Theory Seminar: Fermionic quantum processing with programmable neutral atom arrays

April 26, 2023

Daniel González Cuadra, University of Innsbruck
Theory Seminar, Herbert-Walther-lecture hall (G0.25)
Wednesday, April 26th, 2:00pm (MEZ) 

Abstract:

Simulating the properties of many-body fermionic systems is an outstanding computational challenge relevant to material science, quantum chemistry, and particle physics. Although qubit-based quantum computers can potentially tackle this problem more efficiently than classical devices, encoding non-local fermionic statistics introduces an overhead in the required resources, limiting their applicability on near-term architectures.
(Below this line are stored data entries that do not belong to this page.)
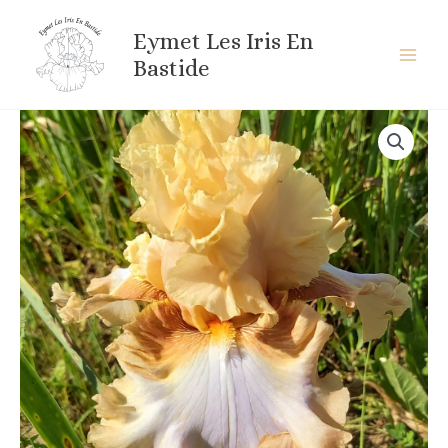
Aller
au
Eymet Les Iris En
contenu
Bastide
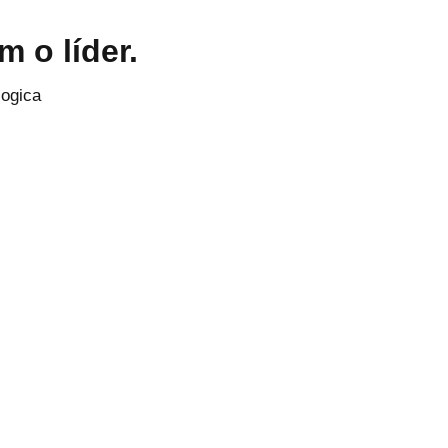
 o líder.
logica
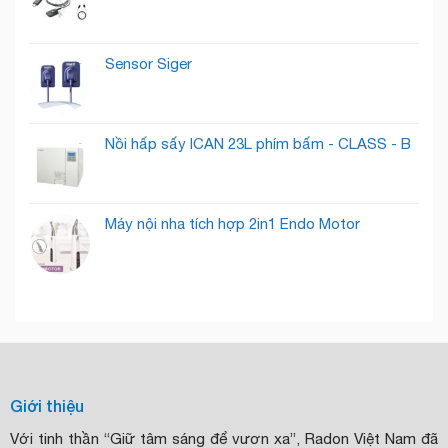
Tiềm
Năng
Sensor Siger
Nồi hấp sấy ICAN 23L phím bấm - CLASS - B
Máy nội nha tích hợp 2in1 Endo Motor
Giới thiệu
Với tinh thần “Giữ tâm sáng để vươn xa”, Radon Việt Nam đã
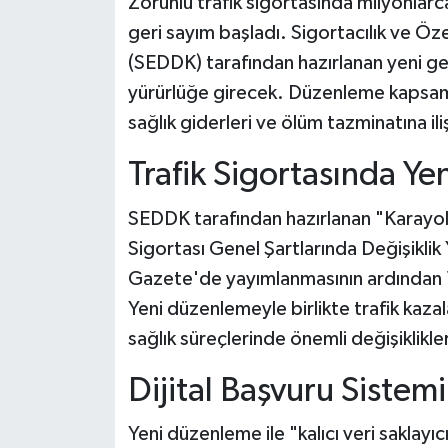
Zorunlu trafik sigortasında milyonlarca
geri sayım başladı. Sigortacılık ve 
(SEDDK) tarafından hazırlanan yeni ge
yürürlüğe girecek. Düzenleme kapsamı
sağlık giderleri ve ölüm tazminatına ili
Trafik Sigortasında Ye
SEDDK tarafından hazırlanan "Karayoll
Sigortası Genel Şartlarında Değişiklik
Gazete'de yayımlanmasının ardından 1
Yeni düzenlemeyle birlikte trafik kaza
sağlık süreçlerinde önemli değişiklikl
Dijital Başvuru Sistem
Yeni düzenleme ile "kalıcı veri saklay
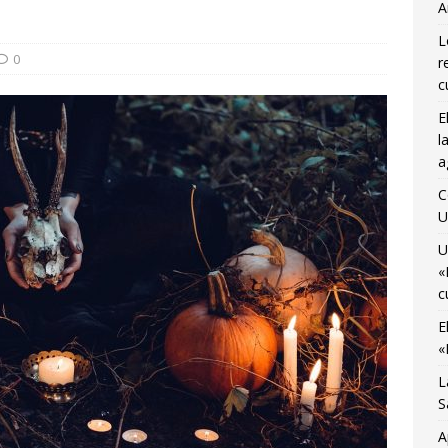
A
osto
CIENCIA Y SALUD
L
ocemos el Museo del Transporte Urbano de Bruselas con Adrián
0
r
A
c
E
último viaje de temporada de «Bruselas con Ñ» para disfrutar de
l
no
AGENDA CULTURAL
a
 Monnaie ocupada por 10 jóvenes trabajadores y estudiantes
C
U
U
«
c
E
«
L
S
A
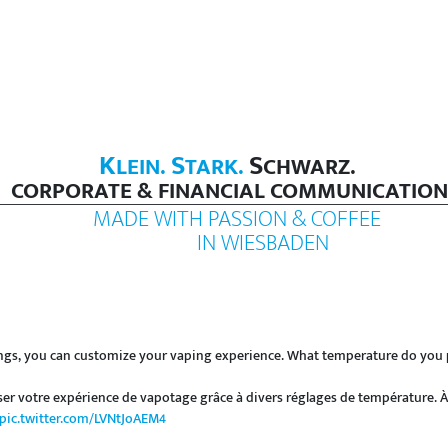
K
S
S
LEIN.
TARK.
CHWARZ.
CORPORATE & FINANCIAL COMMUNICATION
MADE WITH PASSION & COFFEE
IN WIESBADEN
ings, you can customize your vaping experience. What temperature do you p
er votre expérience de vapotage grâce à divers réglages de température. 
pic.twitter.com/LVNtJoAEM4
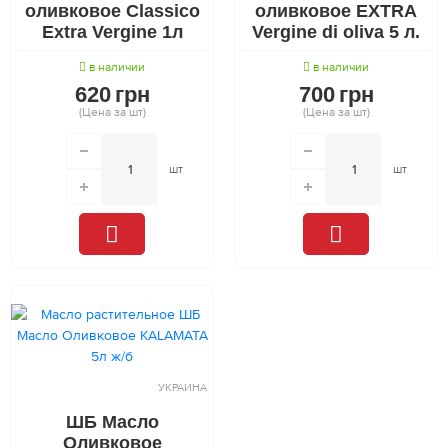
оливковое Classico
оливковое EXTRA
Extra Vergine 1л
Vergine di oliva 5 л.
в наличии
в наличии
620
грн
700
грн
(Цена за шт)
(Цена за шт)
шт
шт
УКРАИНА
ШБ Масло
Оливковое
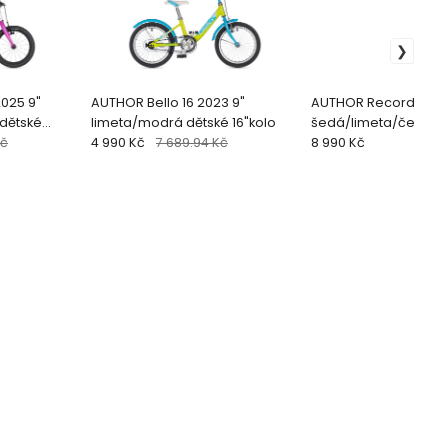
025 9"
AUTHOR Bello 16 2023 9"
AUTHOR Record 16 20
 dětské
limeta/modrá dětské 16"kolo
šedá/limeta/červen
Kč
4 990 Kč
7 689.94 Kč
16"kolo
8 990 Kč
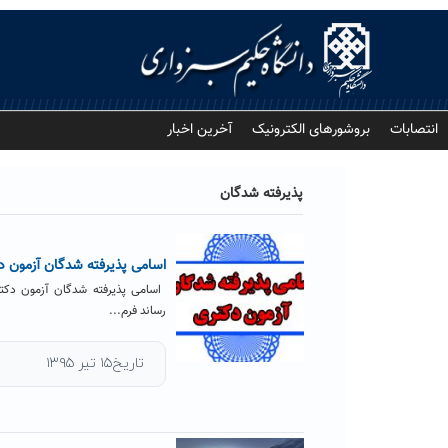
Ski
t
conten
انتصابات
بروشورهای الکترونیک
آخرین اخبار
پذیرفته شدگان
اسامی پذیرفته­ شدگان آزمون دکتری سال تحصی
رساند فرم...
تاریخ۱۵ تیر ۱۳۹۵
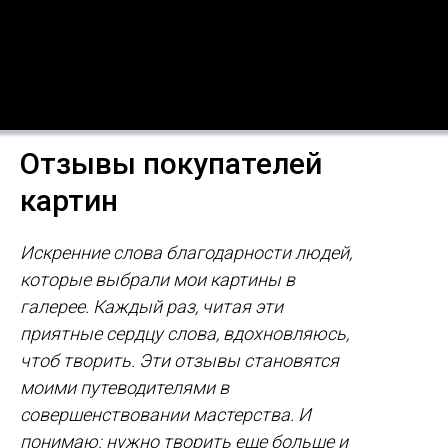
Отзывы покупателей
картин
Искренние слова благодарности людей,
которые выбрали мои картины в
галерее. Каждый раз, читая эти
приятные сердцу слова, вдохновляюсь,
чтоб творить. Эти отзывы становятся
моими путеводителями в
совершенствовании мастерства. И
понимаю: нужно творить еще больше и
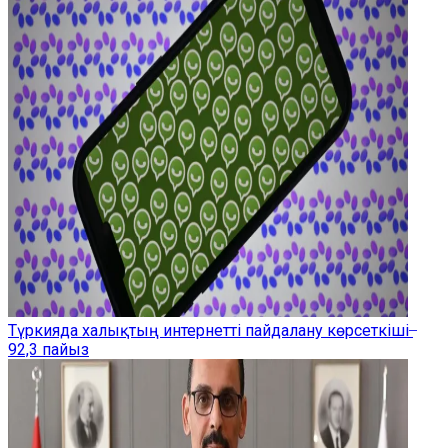
Түркияда халықтың интернетті пайдалану көрсеткіші ̶
92,3 пайыз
In this talk, I will present a fermionic quantum processor, where fermionic models are locally encoded in a fermionic register and simulated in a hardware-efficient manner using fermionic gates. I will consider in particular fermionic atoms in programmable tweezer arrays and present different protocols to implement non-local tunneling gates, guaranteeing Fermi statistics at the hardware level. I will then use this gate set, together with Rydberg-mediated interaction gates, to find efficient circuit decompositions for digital and variational quantum simulation algorithms, illustrated here for molecular energy estimation. Finally, I will consider a combined fermion-qudit architecture, where both the motional and internal degrees of freedom of the atoms are harnessed to efficiently simulate lattice gauge theory dynamics.